Endophytic microbes Bacillus sp. LZR216 isolated from Arabidopsis root promoted Arabidopsis seedlings growth. It may be achieved by promoting the lateral root growth and inhibiting the primary root elongation. Plant roots are colonized by an immense number of microbes, including epiphytic and endophytic microbes. It was found that they have the ability to promote plant growth and protect roots from biotic and abiotic stresses. But little is known about the mechanism of the endophytic microbes-regulated root development. We isolated and identified a Bacillus sp., named as LZR216, of endophytic bacteria from Arabidopsis root. By employing a sterile experimental system, we found that LZR216 promoted the Arabidopsis seedlings growth, which may be achieved by promoting the lateral root growth and inhibiting the primary root elongation. By testing the cell type-specific developmental markers, we demonstrated that Bacillus sp. LZR216 increases the DR5::GUS and DR5::GFP expression but decreases the CYCB1;1::GUS expression in Arabidopsis root tips. Further studies indicated that LZR216 is able to inhibit the meristematic length and decrease the cell division capability but has little effect on the quiescent center function of the root meristem. Subsequently, it was also shown that LZR216 has no significant effects on the primary root length of the pin2 and aux1-7 mutants. Furthermore, LZR216 down-regulates the levels of PIN1-GFP, PIN2-GFP, PIN3-GFP, and AUX1-YFP. In addition, the wild-type Arabidopsis seedlings in the present of 1 or 5 µM NPA (an auxin transport inhibitor) were insensitive to LZR216-inhibited primary root elongation. Collectively, LZR216 regulates the development of root system architecture depending on polar auxin transport. This study shows a new insight on the ability of beneficial endophytic bacteria in regulating postembryonic root development.

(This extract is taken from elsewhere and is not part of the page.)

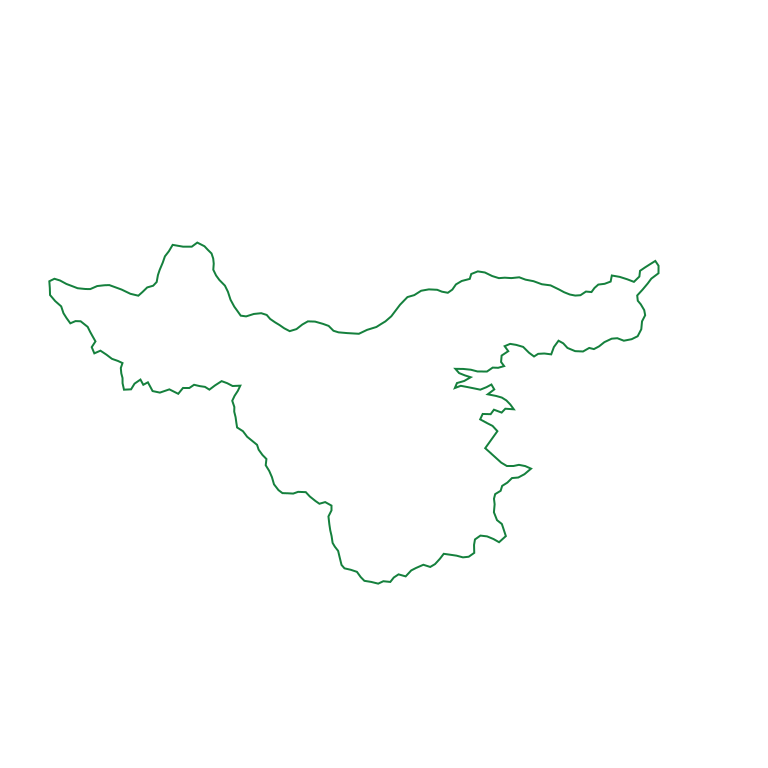 outline of Vidal Ramos, Santa Catarina, Brazil, rotated 254°
{"feature_id": "56859067B28125183395847", "entity_name": "Vidal Ramos", "entity_type": "district", "adm_level": 2, "iso_a3": "BRA", "parent_name": "Brazil", "parent_adm1": "Santa Catarina", "projection": "mercator", "projection_center": [-49.34, -27.403], "detail": "fine", "context": "isolated", "style": "outline", "palette": "green", "viewbox_px": 768, "rotation_deg": 254, "n_neighbors": 0, "source": "geoboundaries", "source_scale": "gbopen_adm2", "svg_char_len": 4044}
<svg xmlns="http://www.w3.org/2000/svg" viewBox="0 0 768 768"><g transform="rotate(254 384 384)"><path d="M575.0,90.6L568.3,89.2L561.6,87.5L554.3,90.8L547.6,95.1L540.4,95.4L534.9,97.0L528.8,99.2L529.5,104.8L527.9,109.7L520.6,114.9L515.1,115.9L510.3,117.0L504.5,118.4L500.0,113.2L493.3,114.0L494.2,120.6L488.7,125.3L483.2,129.4L479.5,134.6L476.2,138.4L471.9,135.4L466.6,134.4L461.8,134.3L456.8,132.9L450.2,132.5L448.6,139.4L453.1,144.3L455.4,151.1L449.6,152.4L450.7,157.5L445.7,158.6L441.0,159.6L437.5,166.2L438.0,176.2L431.3,183.5L435.6,189.7L433.8,195.7L435.6,201.2L432.7,206.4L430.6,211.1L426.7,214.6L429.2,221.1L431.5,228.7L428.0,233.5L423.8,237.9L422.0,245.4L417.7,241.6L413.8,237.1L409.7,233.5L403.1,233.8L398.7,232.4L393.1,232.2L387.5,231.4L382.7,230.8L377.5,235.4L371.0,237.9L366.0,241.4L360.5,245.2L355.4,245.4L349.3,247.6L344.3,250.3L338.5,247.9L332.1,249.7L325.3,250.6L317.9,250.6L311.1,253.3L307.1,256.3L305.4,261.6L303.7,266.5L304.0,271.7L301.6,279.0L296.3,281.7L290.5,285.8L286.7,288.9L286.7,294.9L281.6,300.0L277.0,298.7L272.0,294.1L264.3,292.8L258.1,292.0L252.3,291.7L245.4,290.8L241.2,291.9L236.2,293.9L229.5,293.6L221.8,293.3L217.7,295.2L214.6,300.8L210.9,306.2L204.8,308.4L200.2,310.9L197.3,317.1L193.7,323.4L194.6,329.0L192.0,335.5L195.3,340.1L197.0,345.5L193.1,351.8L197.3,358.8L198.3,363.9L199.4,372.0L195.4,378.0L196.8,383.4L200.6,389.6L204.3,394.6L201.9,400.0L199.0,406.4L195.6,412.1L194.6,417.8L196.8,424.2L204.5,426.2L209.5,428.6L211.7,434.9L209.1,441.1L204.8,446.5L200.2,451.0L204.2,459.2L212.4,458.9L216.9,458.7L222.0,455.1L230.4,454.3L237.9,457.2L243.4,458.1L247.5,460.5L249.2,466.7L253.5,469.5L255.2,475.4L258.3,481.1L257.1,487.3L258.6,494.2L262.1,502.0L266.2,497.1L269.1,491.4L269.5,485.7L271.3,479.5L276.1,475.0L294.4,463.6L307.4,480.0L313.8,476.8L317.9,472.4L323.5,466.7L328.0,470.6L325.6,478.2L329.0,482.6L324.1,489.2L326.8,493.8L323.9,501.8L329.4,499.8L334.5,497.1L338.5,493.5L341.6,488.5L345.5,480.9L348.4,488.5L353.9,487.1L352.7,481.6L352.0,475.0L354.9,469.5L358.3,462.9L361.1,457.3L360.6,451.0L364.8,454.4L364.8,461.9L366.6,469.2L370.0,464.1L373.8,459.2L378.9,456.8L376.6,464.4L373.8,471.4L370.3,477.3L367.6,486.4L369.8,493.0L368.1,498.2L368.1,504.4L372.9,502.6L378.9,504.9L381.3,512.5L387.1,510.4L387.8,516.3L385.2,521.8L381.3,528.0L374.1,532.0L369.1,535.8L370.5,540.5L369.1,546.6L366.4,552.9L372.7,557.5L377.5,563.7L373.7,567.5L368.1,570.3L362.9,576.8L360.4,584.3L362.1,591.2L359.7,595.4L360.9,601.1L363.5,607.4L364.8,615.4L363.7,620.9L359.5,626.5L358.8,634.4L360.0,641.0L365.7,646.4L373.1,649.3L378.1,654.0L383.3,654.5L389.8,652.8L394.1,650.9L399.3,651.8L403.4,658.5L408.0,665.3L411.6,670.0L414.8,678.4L422.0,680.5L427.5,678.7L425.7,672.4L424.1,667.0L422.2,661.3L416.9,659.1L413.3,652.4L417.6,646.7L422.0,640.1L425.5,632.9L420.0,630.1L419.5,623.7L420.5,617.4L418.3,612.8L415.2,608.8L417.2,603.6L415.2,597.3L416.3,592.2L418.8,587.3L422.6,582.4L426.5,578.4L432.9,571.3L436.4,563.2L441.6,556.1L445.3,548.8L449.3,543.4L450.7,535.6L452.9,529.4L454.1,523.6L458.0,517.7L463.4,511.7L466.4,505.2L465.7,498.2L461.4,495.4L461.6,487.1L459.9,480.6L455.9,475.7L454.1,470.5L456.8,465.1L459.9,461.1L462.6,453.2L463.4,445.4L461.1,437.6L461.1,430.5L455.8,421.3L450.7,414.5L447.1,409.7L443.8,402.6L442.4,397.5L440.9,392.4L440.7,382.6L439.2,373.7L443.1,362.6L446.2,354.5L449.1,350.1L455.1,346.8L458.7,341.8L463.0,334.9L465.2,328.1L463.7,321.9L460.9,315.0L460.8,307.9L465.1,303.4L469.5,299.8L473.4,296.2L477.9,292.5L482.7,290.3L485.9,285.5L487.2,278.2L487.0,270.1L489.2,265.1L495.2,263.0L499.6,261.4L507.3,259.7L515.7,259.4L522.4,258.2L529.4,254.4L534.6,252.5L540.9,251.4L546.6,253.5L551.6,254.4L557.0,254.2L561.6,251.6L565.9,249.4L571.4,243.5L569.0,237.1L571.4,228.7L576.0,219.2L570.9,213.8L567.1,208.6L561.7,204.8L555.5,199.8L551.0,196.7L544.7,193.6L542.1,189.2L542.1,183.0L539.0,177.2L536.6,172.2L540.6,165.1L547.1,157.8L551.4,151.9L554.8,147.2L556.0,142.4L557.2,135.3L556.2,127.8L557.6,123.2L560.5,115.9L564.2,111.0L567.7,106.3L572.8,101.1L576.0,96.2L575.0,90.6Z" fill="none" stroke="#15803d" stroke-width="2"/></g></svg>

从拟南芥根部分离出的内生微生物芽孢杆菌属LZR216促进了拟南芥幼苗的生长。这可能是通过促进侧根生长和抑制主根伸长来实现的。植物根系定殖有大量微生物,包括附生微生物和内生微生物。研究发现它们有促进植物生长以及保护根系免受生物和非生物胁迫的能力。但关于内生微生物调节根系发育的机制却知之甚少。我们从拟南芥根部分离并鉴定出一种内生细菌芽孢杆菌属,命名为LZR216。通过采用无菌实验系统,我们发现LZR216促进了拟南芥幼苗的生长,这可能是通过促进侧根生长和抑制主根伸长来实现的。通过检测细胞类型特异性发育标记,我们证明芽孢杆菌属LZR216增加了拟南芥根尖中DR5::GUS和DR5::GFP的表达,但降低了CYCB1;1::GUS的表达。进一步研究表明,LZR216能够抑制分生组织长度并降低细胞分裂能力,但对根分生组织的静止中心功能影响不大。随后还发现,LZR216对pin2和aux1-7突变体的主根长度没有显著影响。此外,LZR216下调了PIN1-GFP、PIN2-GFP、PIN3-GFP和AUX1-YFP的水平。此外,在1或5 μM NPA(一种生长素运输抑制剂)存在的情况下,野生型拟南芥幼苗对LZR216抑制的主根伸长不敏感。总体而言,LZR216依赖于生长素极性运输来调节根系结构的发育。这项研究为有益内生细菌调节胚后根发育的能力提供了新的见解。